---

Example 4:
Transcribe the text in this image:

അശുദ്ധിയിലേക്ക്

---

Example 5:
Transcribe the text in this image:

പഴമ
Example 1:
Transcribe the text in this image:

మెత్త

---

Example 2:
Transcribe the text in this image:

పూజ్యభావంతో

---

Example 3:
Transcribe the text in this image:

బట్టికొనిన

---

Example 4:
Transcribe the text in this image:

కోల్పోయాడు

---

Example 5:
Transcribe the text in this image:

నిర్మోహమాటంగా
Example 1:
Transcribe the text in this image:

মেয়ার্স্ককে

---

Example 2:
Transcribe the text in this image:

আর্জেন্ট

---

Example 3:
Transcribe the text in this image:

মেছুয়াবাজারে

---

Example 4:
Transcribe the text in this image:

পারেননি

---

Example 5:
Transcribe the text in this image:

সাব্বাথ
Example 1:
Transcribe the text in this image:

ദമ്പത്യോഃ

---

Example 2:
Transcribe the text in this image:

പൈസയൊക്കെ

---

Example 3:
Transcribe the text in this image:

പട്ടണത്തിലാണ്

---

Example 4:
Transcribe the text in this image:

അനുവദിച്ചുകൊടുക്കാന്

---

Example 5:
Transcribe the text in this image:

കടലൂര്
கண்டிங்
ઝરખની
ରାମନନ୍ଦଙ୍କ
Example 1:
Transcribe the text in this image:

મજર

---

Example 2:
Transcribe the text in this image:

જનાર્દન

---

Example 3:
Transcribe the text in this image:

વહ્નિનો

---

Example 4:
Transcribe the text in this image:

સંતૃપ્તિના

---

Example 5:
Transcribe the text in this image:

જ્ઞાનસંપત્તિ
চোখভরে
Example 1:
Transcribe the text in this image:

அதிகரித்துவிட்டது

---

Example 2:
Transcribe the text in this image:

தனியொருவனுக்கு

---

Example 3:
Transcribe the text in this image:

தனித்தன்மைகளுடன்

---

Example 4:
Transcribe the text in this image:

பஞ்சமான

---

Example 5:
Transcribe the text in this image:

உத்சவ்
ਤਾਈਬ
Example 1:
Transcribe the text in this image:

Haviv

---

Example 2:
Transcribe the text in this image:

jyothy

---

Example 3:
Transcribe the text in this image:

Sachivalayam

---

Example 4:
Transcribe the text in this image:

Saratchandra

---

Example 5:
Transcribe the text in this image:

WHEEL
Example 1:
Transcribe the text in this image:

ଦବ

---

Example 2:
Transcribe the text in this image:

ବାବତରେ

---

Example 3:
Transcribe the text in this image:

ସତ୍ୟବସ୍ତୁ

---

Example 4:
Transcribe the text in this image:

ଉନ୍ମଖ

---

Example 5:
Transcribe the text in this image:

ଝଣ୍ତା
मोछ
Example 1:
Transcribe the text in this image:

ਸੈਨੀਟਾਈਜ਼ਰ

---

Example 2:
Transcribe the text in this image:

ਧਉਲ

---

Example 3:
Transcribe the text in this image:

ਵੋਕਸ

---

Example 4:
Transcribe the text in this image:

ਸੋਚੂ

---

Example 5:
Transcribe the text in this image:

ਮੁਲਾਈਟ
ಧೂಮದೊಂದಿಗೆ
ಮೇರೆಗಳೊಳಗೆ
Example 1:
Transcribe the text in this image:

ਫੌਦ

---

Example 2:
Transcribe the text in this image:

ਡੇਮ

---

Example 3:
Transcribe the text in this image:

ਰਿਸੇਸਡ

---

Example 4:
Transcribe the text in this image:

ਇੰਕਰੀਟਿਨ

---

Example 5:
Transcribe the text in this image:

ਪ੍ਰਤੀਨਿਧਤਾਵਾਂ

---*---

Can you repeat the records above with "Transcribe" swapped for "Write out" everywhere it appears, keeping everything else the same?

---

Example 4:
Write out the text in this image:

അശുദ്ധിയിലേക്ക്

---

Example 5:
Write out the text in this image:

പഴമ
Example 1:
Write out the text in this image:

మెత్త

---

Example 2:
Write out the text in this image:

పూజ్యభావంతో

---

Example 3:
Write out the text in this image:

బట్టికొనిన

---

Example 4:
Write out the text in this image:

కోల్పోయాడు

---

Example 5:
Write out the text in this image:

నిర్మోహమాటంగా
Example 1:
Write out the text in this image:

মেয়ার্স্ককে

---

Example 2:
Write out the text in this image:

আর্জেন্ট

---

Example 3:
Write out the text in this image:

মেছুয়াবাজারে

---

Example 4:
Write out the text in this image:

পারেননি

---

Example 5:
Write out the text in this image:

সাব্বাথ
Example 1:
Write out the text in this image:

ദമ്പത്യോഃ

---

Example 2:
Write out the text in this image:

പൈസയൊക്കെ

---

Example 3:
Write out the text in this image:

പട്ടണത്തിലാണ്

---

Example 4:
Write out the text in this image:

അനുവദിച്ചുകൊടുക്കാന്

---

Example 5:
Write out the text in this image:

കടലൂര്
கண்டிங்
ઝરખની
ରାମନନ୍ଦଙ୍କ
Example 1:
Write out the text in this image:

મજર

---

Example 2:
Write out the text in this image:

જનાર્દન

---

Example 3:
Write out the text in this image:

વહ્નિનો

---

Example 4:
Write out the text in this image:

સંતૃપ્તિના

---

Example 5:
Write out the text in this image:

જ્ઞાનસંપત્તિ
চোখভরে
Example 1:
Write out the text in this image:

அதிகரித்துவிட்டது

---

Example 2:
Write out the text in this image:

தனியொருவனுக்கு

---

Example 3:
Write out the text in this image:

தனித்தன்மைகளுடன்

---

Example 4:
Write out the text in this image:

பஞ்சமான

---

Example 5:
Write out the text in this image:

உத்சவ்
ਤਾਈਬ
Example 1:
Write out the text in this image:

Haviv

---

Example 2:
Write out the text in this image:

jyothy

---

Example 3:
Write out the text in this image:

Sachivalayam

---

Example 4:
Write out the text in this image:

Saratchandra

---

Example 5:
Write out the text in this image:

WHEEL
Example 1:
Write out the text in this image:

ଦବ

---

Example 2:
Write out the text in this image:

ବାବତରେ

---

Example 3:
Write out the text in this image:

ସତ୍ୟବସ୍ତୁ

---

Example 4:
Write out the text in this image:

ଉନ୍ମଖ

---

Example 5:
Write out the text in this image:

ଝଣ୍ତା
मोछ
Example 1:
Write out the text in this image:

ਸੈਨੀਟਾਈਜ਼ਰ

---

Example 2:
Write out the text in this image:

ਧਉਲ

---

Example 3:
Write out the text in this image:

ਵੋਕਸ

---

Example 4:
Write out the text in this image:

ਸੋਚੂ

---

Example 5:
Write out the text in this image:

ਮੁਲਾਈਟ
ಧೂಮದೊಂದಿಗೆ
ಮೇರೆಗಳೊಳಗೆ
Example 1:
Write out the text in this image:

ਫੌਦ

---

Example 2:
Write out the text in this image:

ਡੇਮ

---

Example 3:
Write out the text in this image:

ਰਿਸੇਸਡ

---

Example 4:
Write out the text in this image:

ਇੰਕਰੀਟਿਨ

---

Example 5:
Write out the text in this image:

ਪ੍ਰਤੀਨਿਧਤਾਵਾਂ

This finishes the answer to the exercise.